- **Task instructions**
• A. Answer these from the data science engagement process text:
(i) What form does the schema built in Step 3 typically take?
(ii) What does Step 2 call essential to gathering data?
(iii) In Step 4, what are the data visualization tools focused on instead of building dashboards?
• B. Carry on the data science engagement process text past its final sentence.

- **Given text**
┄┄┄┄┄┄

Data Science Engagement Process
We have expanded upon the Scientific Method to take advantage of new data science technologies (e.g., machine learning, neural networks, reinforcement learning) and new big data capabilities (e.g., Hadoop, data lake, elastic data platform). Our data science team uses the Data Science engagement process outlined in Figure 2 to identify those variables and metrics that might be better predictors of performance.
Our data science engagement process is comprised of the below steps:
- Define Hypothesis. Step 1 identifies and validates the prediction or hypothesis to test. The hypothesis is created in collaboration with the business users to understand the sources of business differentiation (e.g., how the organization delivers value) and then brainstorming variables and metrics that might yield better predictors of business or operational performance.
- Gather Data. Step 2 is where the data science team gathers relevant and/or interesting data from a multitude of sources – both internal and external to the organization. The data lake is essential to this process, as the data scientist can grab any data they want, test it, ascertain its value given the hypothesis or prediction, and then decide whether to include that data in the predictive model or throw it away.
- Build Data Model. Step 3 builds the schema (typically a flat file due to expediency and flexibility reasons) necessary to start testing the hypothesis. Note: this “schema on query” process is notably different than the traditional data warehouse “schema on load” process. The data scientist can’t afford to spend weeks or months integrating the interesting different data sources together into a formal data model first. Instead, the data scientist will define the schema as needed based upon the type of analysis being performed.
- Explore The Data. Step 4 of the Data Science process leverages data visualization tools to uncover potential correlations and outliers in the data. The data visualization tools are not focused on building dashboards, but instead are focused on identifying variables and metrics that might be better predictors of performance.
- Build and Refine Analytic Models. Step 5 is where the real data science work begins – where the data scientist uses tools like SAS, SAS Miner, R, Mahout, MADlib, and TensorFlow to build the analytic models. The data scientist will explore different data transformations, data enrichments, and analytic algorithms to try to create the most predictive models.

┄┄┄┄┄┄

- **Supplied information**

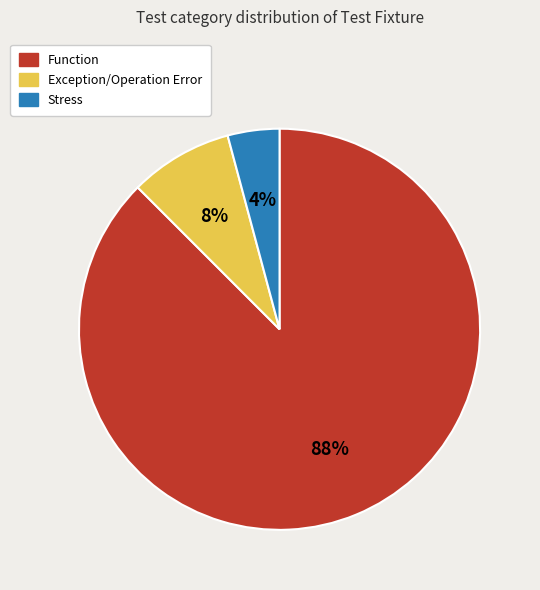

Is it true that Function is 79% of the pie?

False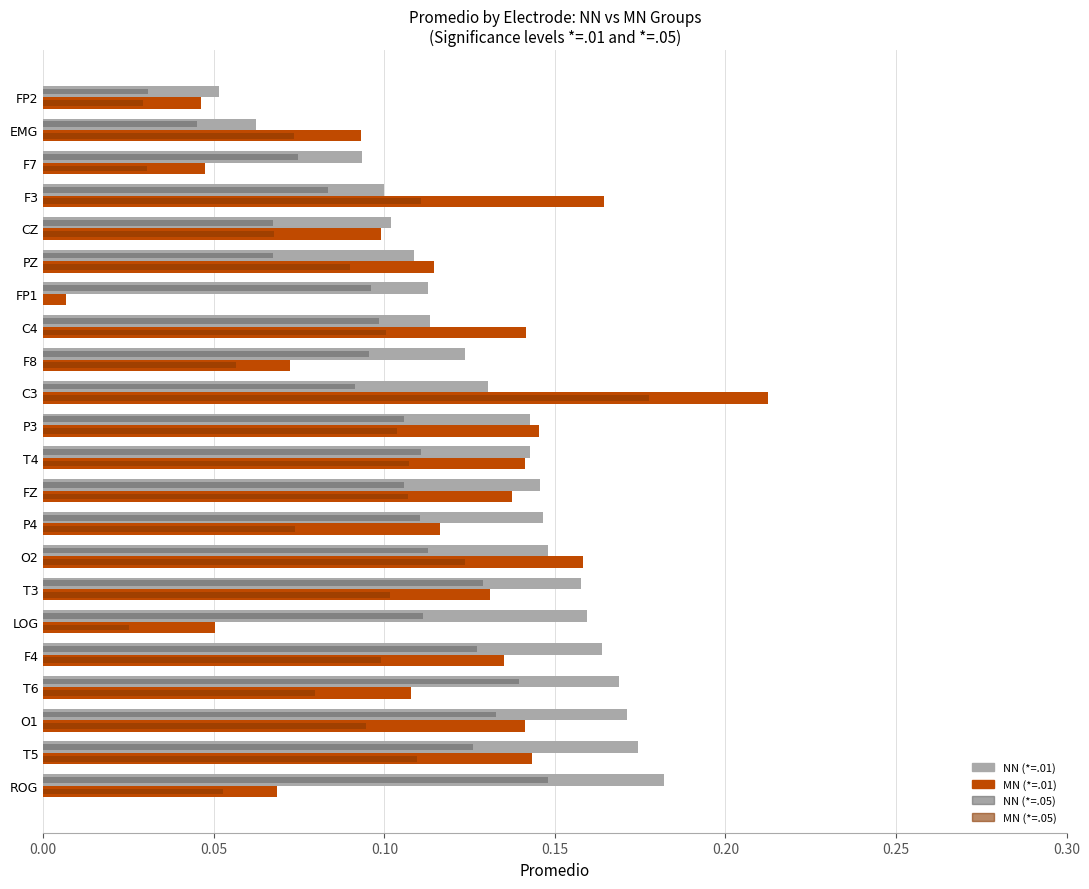

True or false: NN (*=.01) has a value of 0.0 at FP2.

False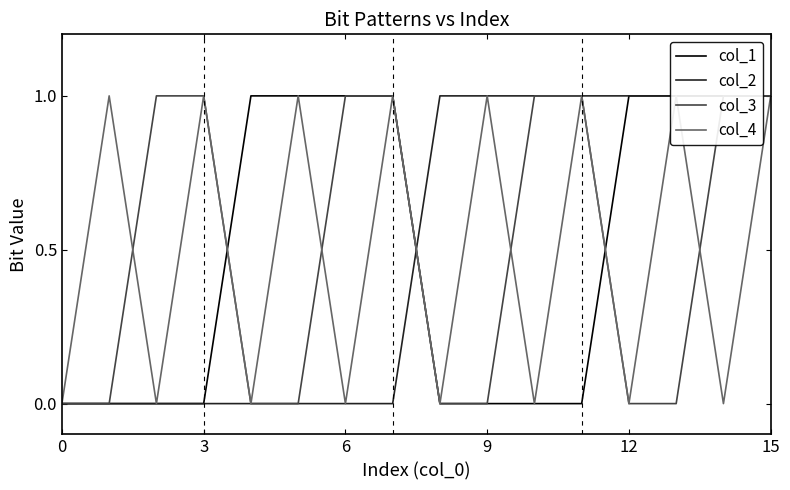

Between 3 and 15, which series saw the biggest shift?

col_1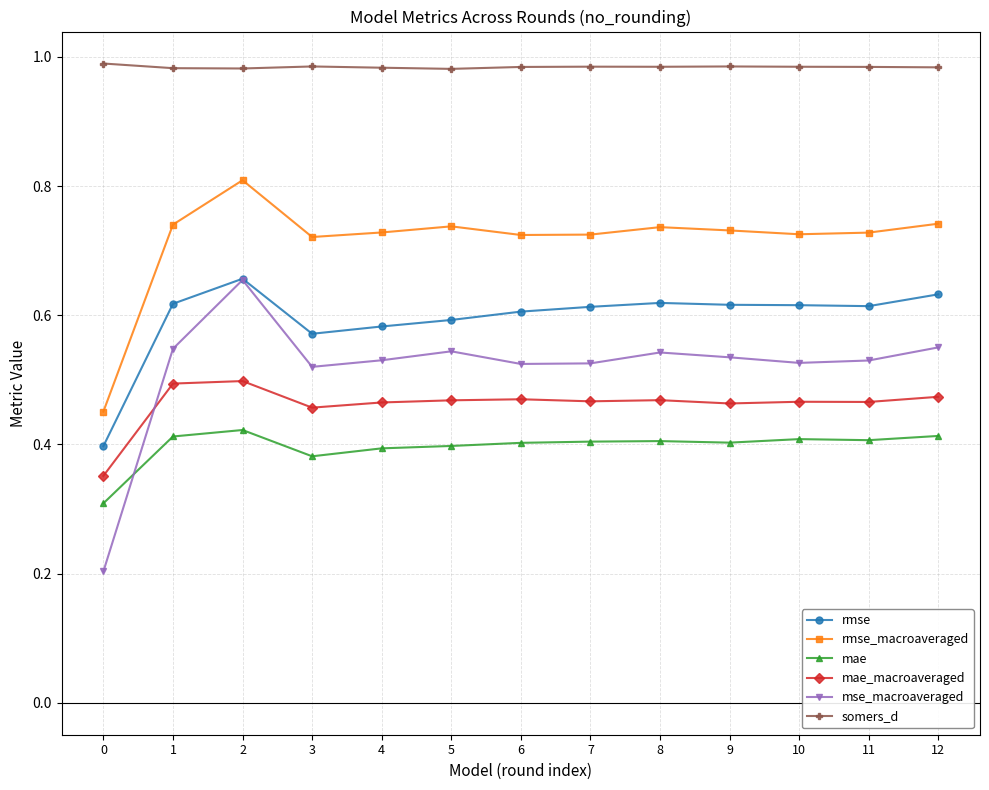

At 11, list the series in order from largest to smallest.

somers_d, rmse_macroaveraged, rmse, mse_macroaveraged, mae_macroaveraged, mae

┄┄┄┄┄┄

- **Results by task**
• A.
(i) A flat file.
(ii) The data lake.
(iii) Identifying variables and metrics that might be better predictors of performance.

• B.
- Ascertain Goodness of Fit. Step 6 in the data science process is where the data science team will try to ascertain the model’s goodness of fit. The goodness of fit of a statistical model describes how well the model fits a set of observations. A number of different analytic techniques will be used to determine the goodness of fit including Kolmogorov–Smirnov test, Pearson’s chi-squared test, analysis of variance (ANOVA) and confusion (or error) matrix.
- Repeat. And maybe the most important step in the process is to Repeat – continue to repeat the analysis process until the data science team – in collaboration with the business stakeholders – feel comfortable with the resulting model.
See the blog “Dynamic Duo of Analytic Power: Business Intelligence Analyst PLUS Data Scientist” for a comparison of the Business Intelligence and Data Science approaches.
Scientific Method Summary
“It’s tough to make predictions, especially about the future” to quote Yogi Berra
Because the future is hard to predict, data science team must embrace a highly iterative, highly creative methodology where they test enough different data transformations, data enrichments and analytic models in order to feel comfortable with the analytic results; to fail enough times to feel “comfortable” with the model that has been built.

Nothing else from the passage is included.